Weightloss startup Weilos drops paid coaching service, launches free "selfie" app

By Aditi Pai
05:47 am

WeilosWeight loss service Weilos has pivoted and now, instead of an online coaching program, offers users a picture taking app, also called Weilos, to document weight loss through selfies.

Weilos used to offer users a peer-to-peer network that connects people who were weight loss success stories to those who are just beginning their journey, or have tried to lose weight before without reaching their goals.

While the Weilos peer-to-peer coaching service use to cost $19, $39 or $59 per month depending on the coach, the new Weilos app is free. Wu said he understands there are many free diet and fitness apps out there, but he's confident that Weilos will provide a "gold standard" for user experience and that not many other apps are trying to provide the social aspect that Weilos has.

"It's no secret that if you have a free app, then you'll get more users than if it's paid," Weilos Founder Ray Wu told MobiHealthNews. "I think the payment was the source of friction for people that get to know what we're making and I think that, we want millions of people to benefit and be inspired and get motivated and help each other out on our app and with the whole payment system, it definitely was slowing it down a little bit."

Wu said he started winding the program down in early October and shut down the service completely by September. Then, at the end of 2013, Wu launched the beta for Weilos' new app, available on iOS, which prompts users to take photos regularly. Weilos' specialized in-app camera ensures that the user stands in the same position every time so they can see even small changes in the way they look. Photos can be shared privately or publicly, although whichever option the user chooses, the user can still see other photos from users who choose to publicly share in the community.

"Progress photos are by far some of the most popular photos on the web right now for weight loss," Wu said. "[People say] it's inspiring because 'I see other real people and if they can do it, I think I can do it'. So what we've done is we made a camera tool that helps line people up so there's an overlay function, so you can line yourself up with an old photo perfectly and you can really visualize the smallest differences."

Besides selfies, users can post pictures of food, of themselves working out, or of other health and diet-related updates. The community also supports status updates, such as weight loss goals reached.

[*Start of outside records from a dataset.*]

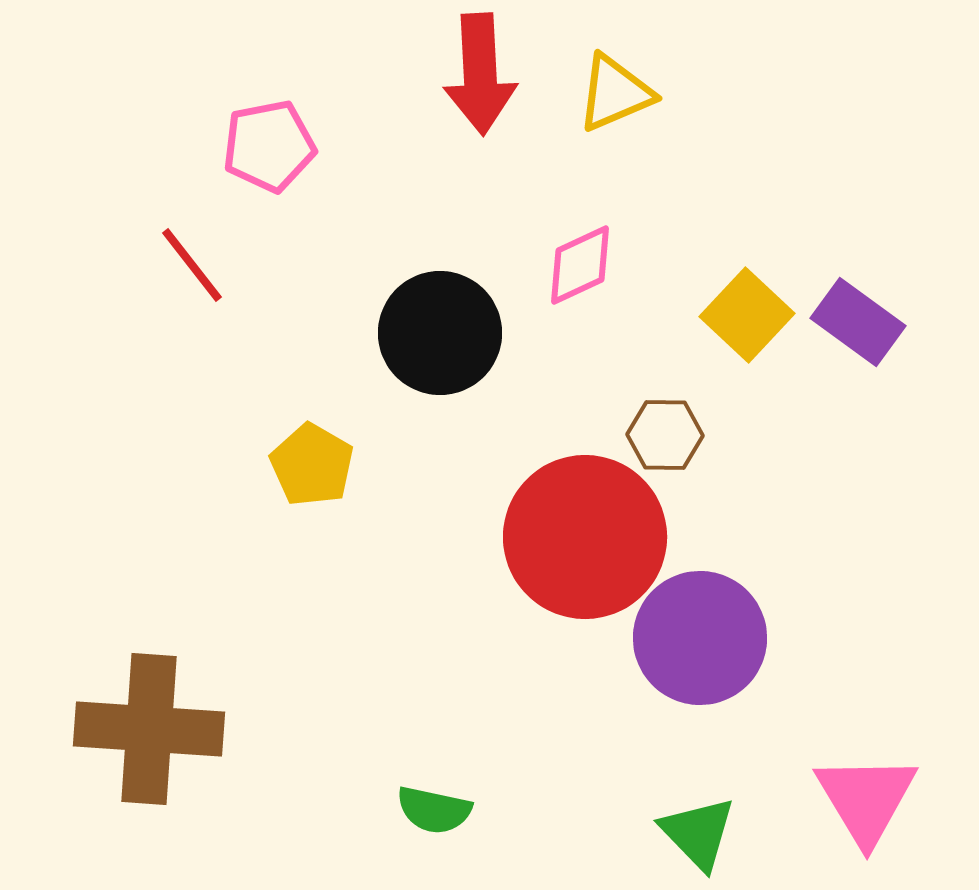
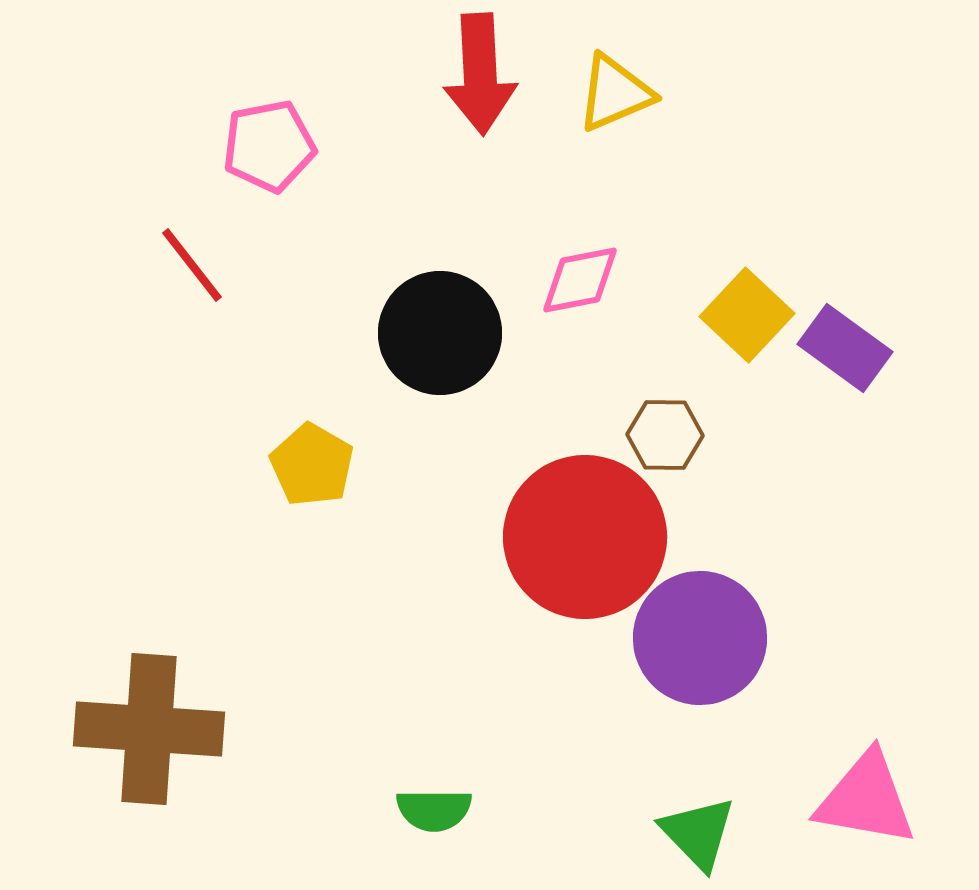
pink diamond: moved 15 px down; rotated 14 degrees clockwise
purple rectangle: moved 13 px left, 26 px down
pink triangle: rotated 49 degrees counterclockwise
green semicircle: rotated 12 degrees counterclockwise
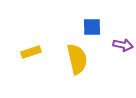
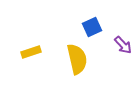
blue square: rotated 24 degrees counterclockwise
purple arrow: rotated 36 degrees clockwise
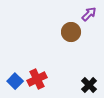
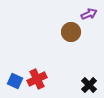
purple arrow: rotated 21 degrees clockwise
blue square: rotated 21 degrees counterclockwise
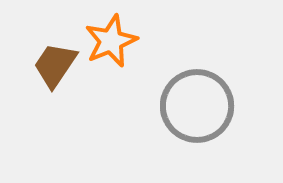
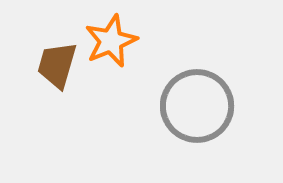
brown trapezoid: moved 2 px right; rotated 18 degrees counterclockwise
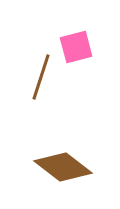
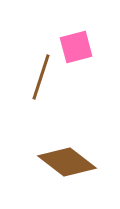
brown diamond: moved 4 px right, 5 px up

The data-driven nature of health and fitness apps calls into question the connection between food tracking and eating disorders, which various publications, for instance the New Republic, have covered. When MobiHealthNews asked Weilos about their safeguards against this type of user, given the picture-focused bent of the app, Wu said he and his team, who monitor all the posts, would keep their eyes open for those kinds of occurrences.

"That's something that we're going to look out for," Wu said. "We haven't seen any of that on the app so far, but certainly those sorts of psychological or psychiatric type eating disorders are something that we obviously don't want. We're not promoting that type of behavior and of course we want those kinds of people to get help, but we're not psychiatrists here, so we'll definitely look out for it. And if it happens we'll probably just take that type of content off the app and suggest that person get more professional help."

Wu also added that he has not yet come up with a way to monetize the new app, and is currently focusing on expanding the user base. Weilos aims to have an Android version of the app ready in the first half of 2014.